Like last year, LDSD got off to a great start, its 300- by 400-foot helium balloon inflating as planned to gracefully carry it to an altitude of 120,000 feet above the Pacific Ocean about three hours after launch on Monday from the U.S. Navy Pacific Missile Range Facility on Kauai, Hawaii.
LDSD then separated so a solid-rocket motor could ignite, catapulting the saucer-shaped vehicle up another 40,000 feet and pushing it along at about four times the speed of sound.
A doughnut-shaped extension ring then inflated, expanding the surface area of the vehicle so that it would experience more friction as it fell through the atmosphere to slow its descent.
But when, seconds later, it was time for parachute deploy, the test took a turn into the unknown.
NASA likes to look at these tests with an optimist’s eye, grateful to have the opportunity to learn what not to do before the system flies on a billion-dollar Mars mission. LDSD is part of a suite of technologies NASA is developing to try to land payloads at least twice as heavy as its one-ton Curiosity rover on the surface of Mars.
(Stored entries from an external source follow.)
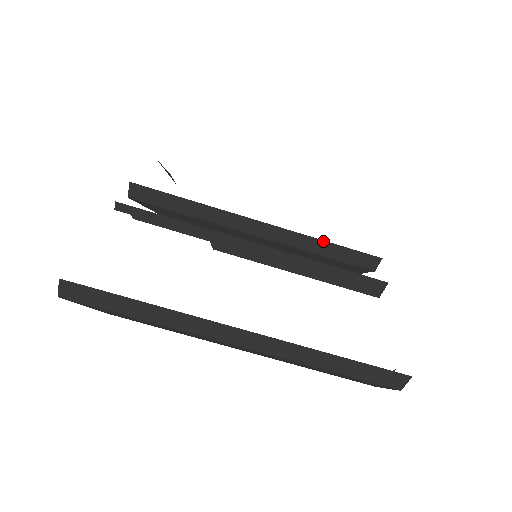
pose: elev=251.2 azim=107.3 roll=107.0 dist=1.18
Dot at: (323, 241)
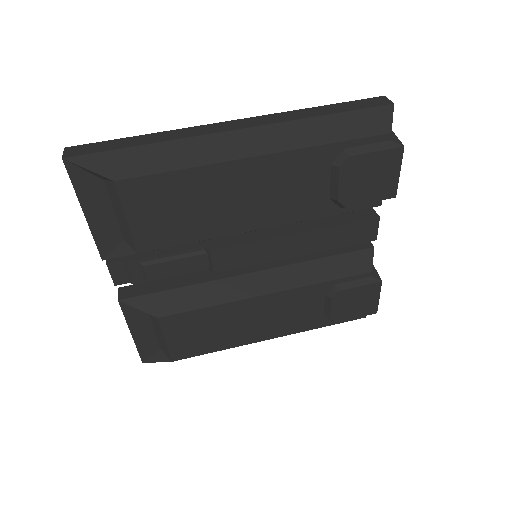
Dot at: occluded
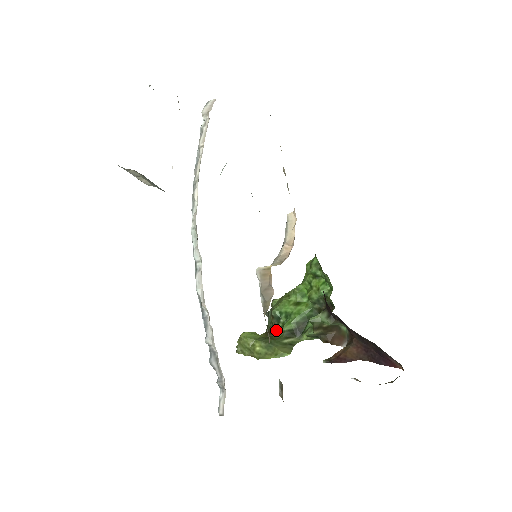
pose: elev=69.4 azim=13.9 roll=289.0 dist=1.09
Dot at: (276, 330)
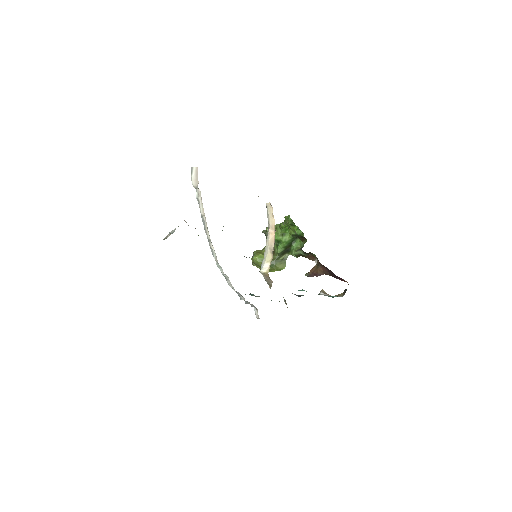
Dot at: occluded
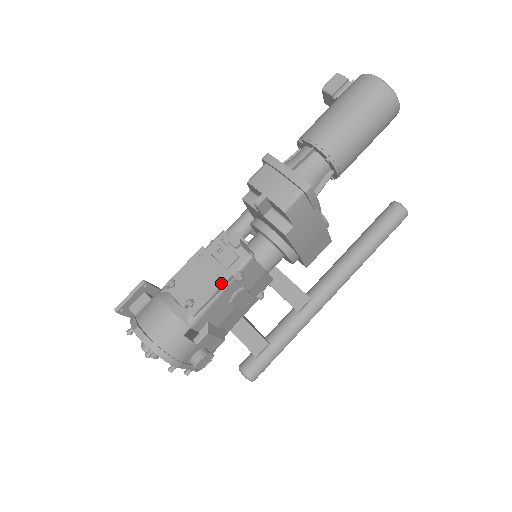
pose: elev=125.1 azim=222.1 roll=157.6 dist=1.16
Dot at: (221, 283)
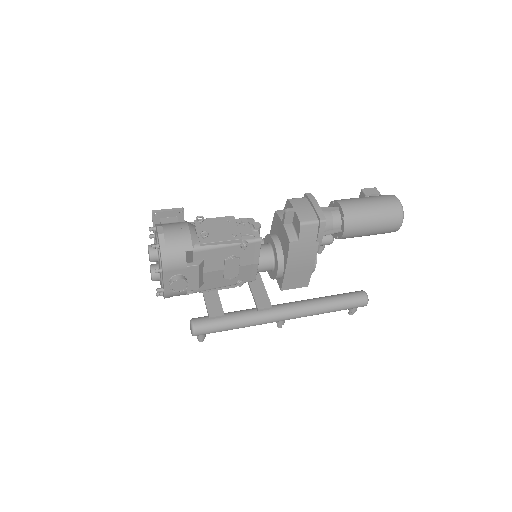
Dot at: (232, 239)
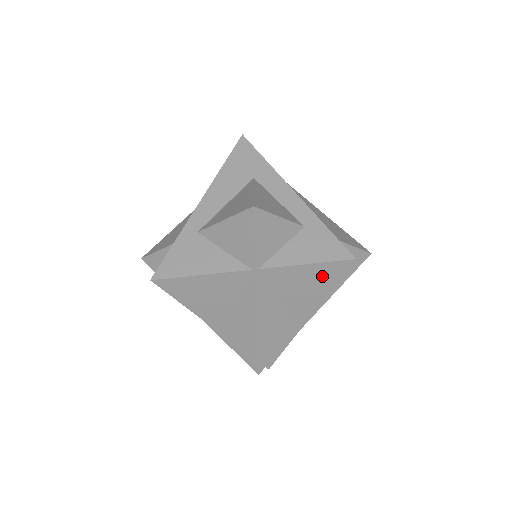
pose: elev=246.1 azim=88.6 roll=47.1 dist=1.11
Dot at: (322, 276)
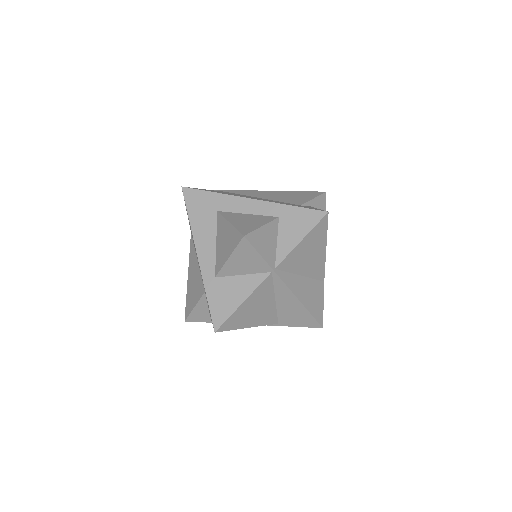
Dot at: (315, 239)
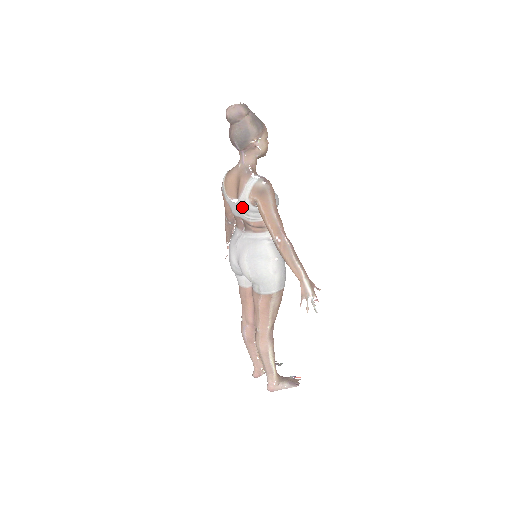
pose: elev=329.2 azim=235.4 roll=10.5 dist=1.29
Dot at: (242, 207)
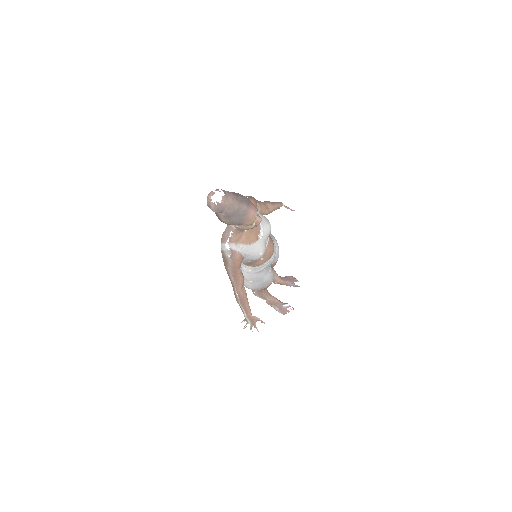
Dot at: occluded
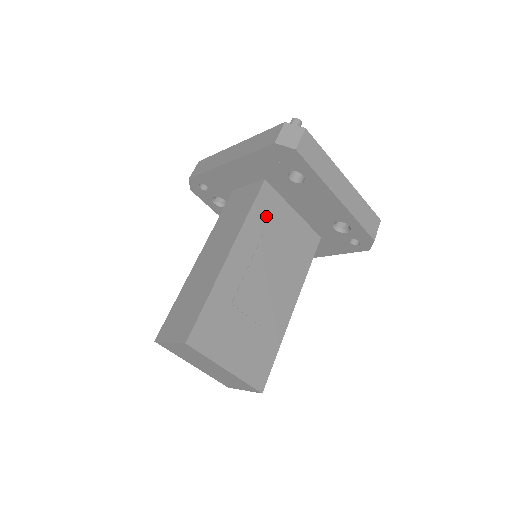
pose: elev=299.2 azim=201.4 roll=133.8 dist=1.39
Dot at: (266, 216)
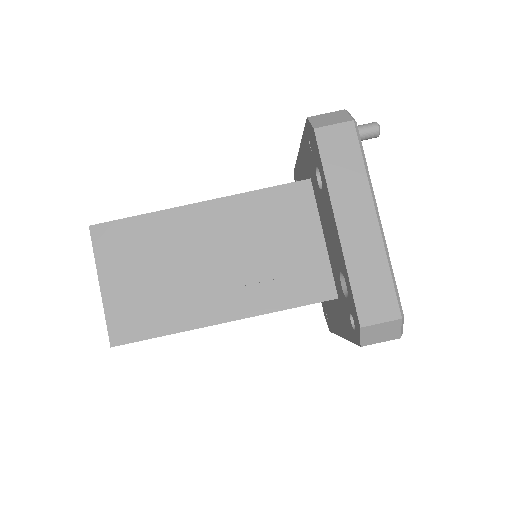
Dot at: (277, 210)
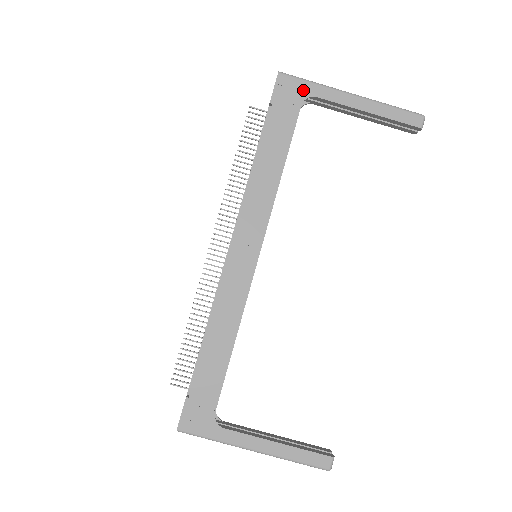
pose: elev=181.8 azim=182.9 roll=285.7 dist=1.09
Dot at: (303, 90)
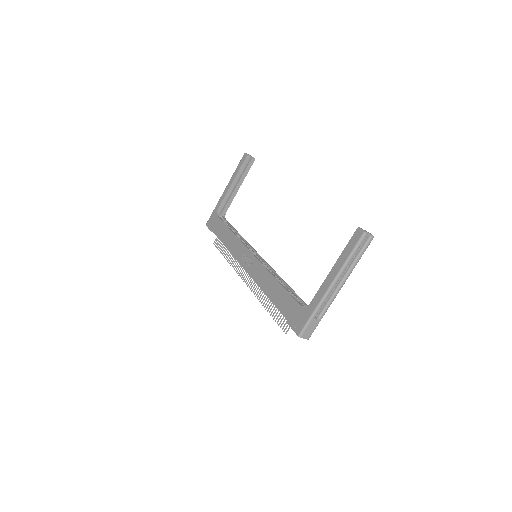
Dot at: (214, 214)
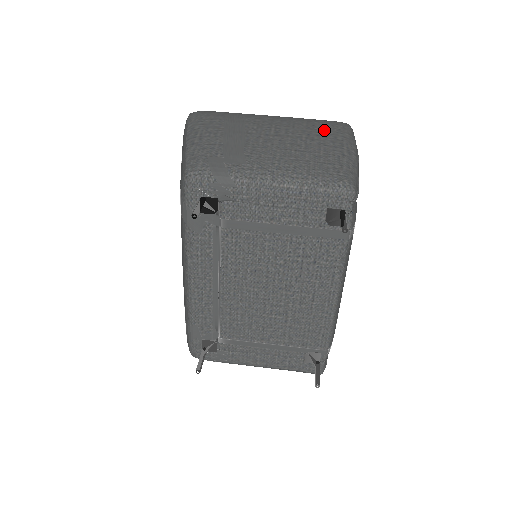
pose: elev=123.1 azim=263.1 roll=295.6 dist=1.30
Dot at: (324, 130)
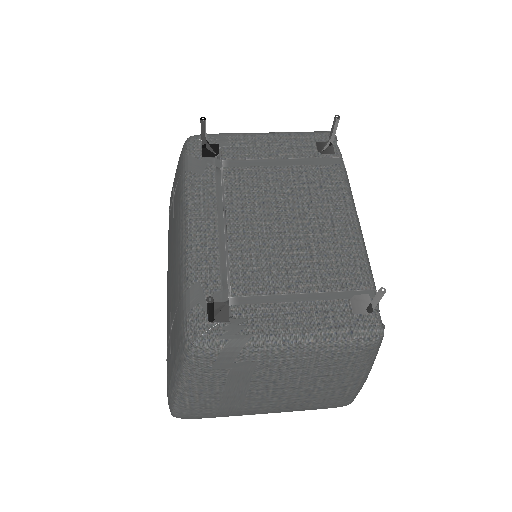
Dot at: occluded
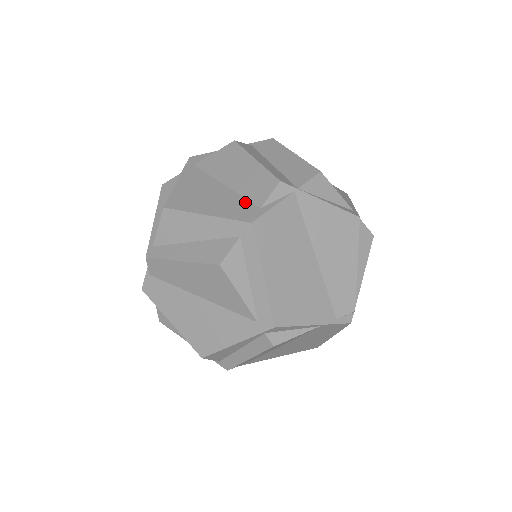
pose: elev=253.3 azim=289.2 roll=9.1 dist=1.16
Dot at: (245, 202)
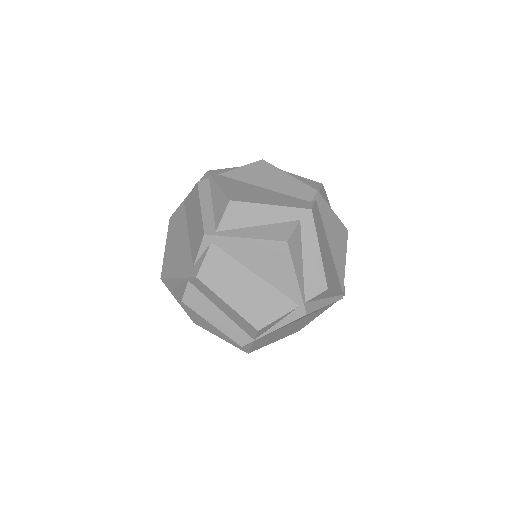
Dot at: occluded
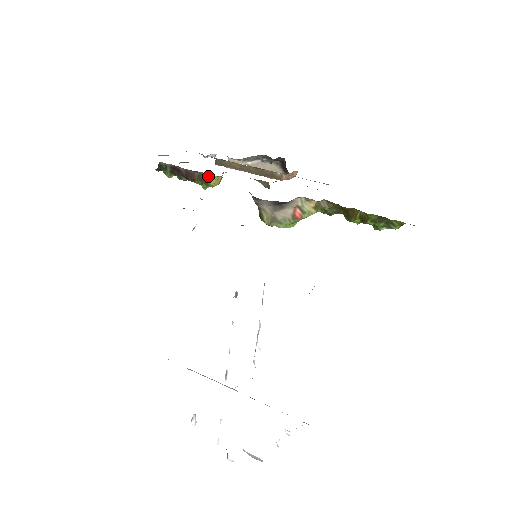
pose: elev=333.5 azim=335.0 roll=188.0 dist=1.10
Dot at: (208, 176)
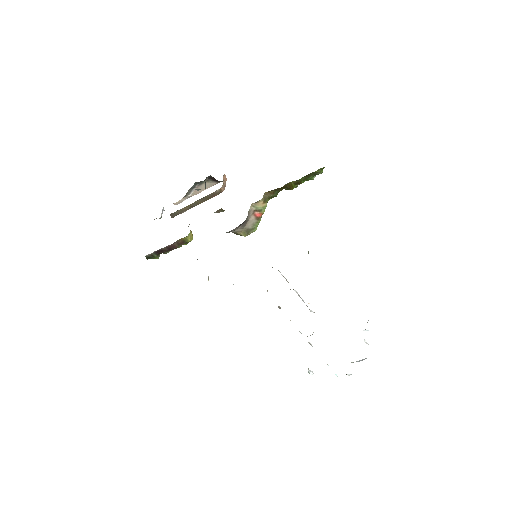
Dot at: (183, 239)
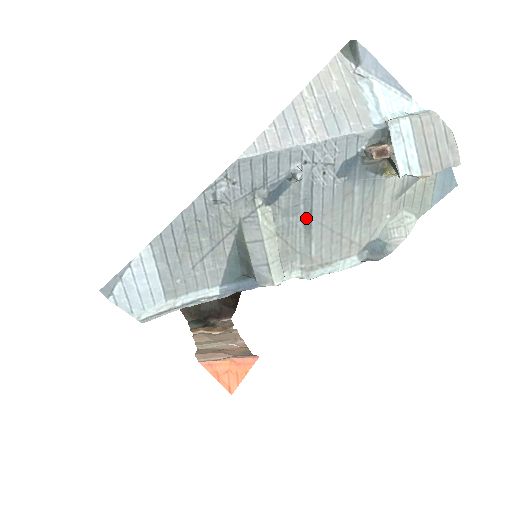
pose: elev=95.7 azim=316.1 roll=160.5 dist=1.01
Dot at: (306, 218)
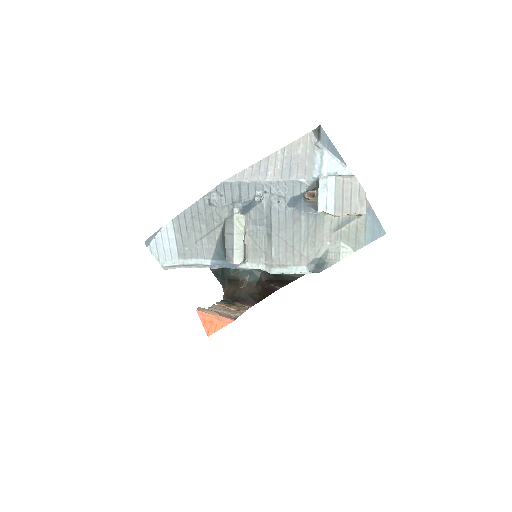
Dot at: (268, 229)
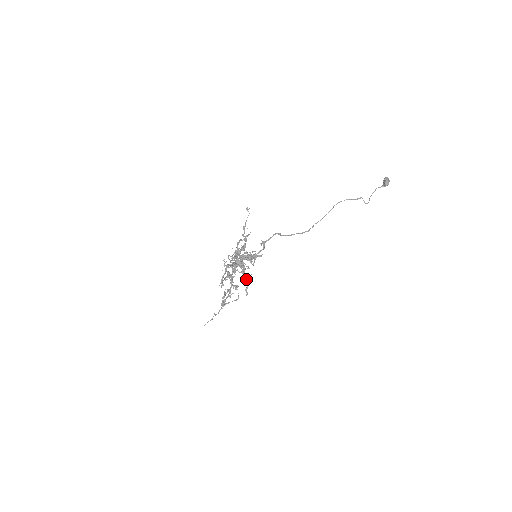
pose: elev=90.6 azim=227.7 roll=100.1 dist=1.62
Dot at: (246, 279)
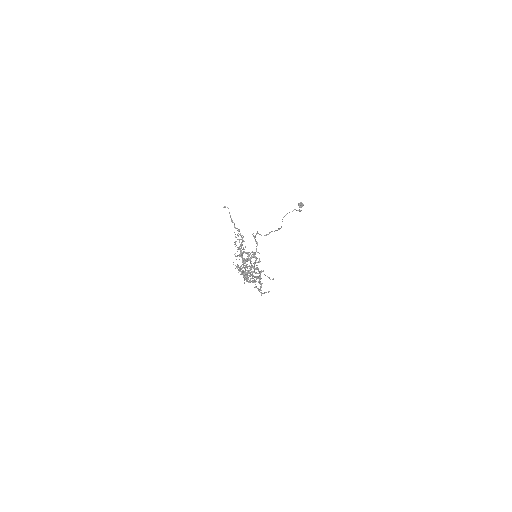
Dot at: occluded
“This is exactly why we do tests like this before we send things to Mars, so that we can understand exactly how they work—or don’t work—and we can improve on our designs,” said LDSD engineer Dan Coatta, who was a commentator during NASA TV’s live test coverage.
“When we’re actually ready to send spacecraft to Mars, we know that they are going to work when that big mission is on the line,” he said.
NASA is looking at augmenting the sky-crane landing system that helped guide Curiosity to a smooth touchdown in Gale Crater in August 2012. A rover of identical mass is slated to fly in 2020, but after that NASA is looking at landing a rocket-powered craft that can blast off from the Martian surface to bring samples back to Earth.
Eventually, NASA is looking at landing much heavier payloads on Mars, such as habitats and equipment to support human explorers.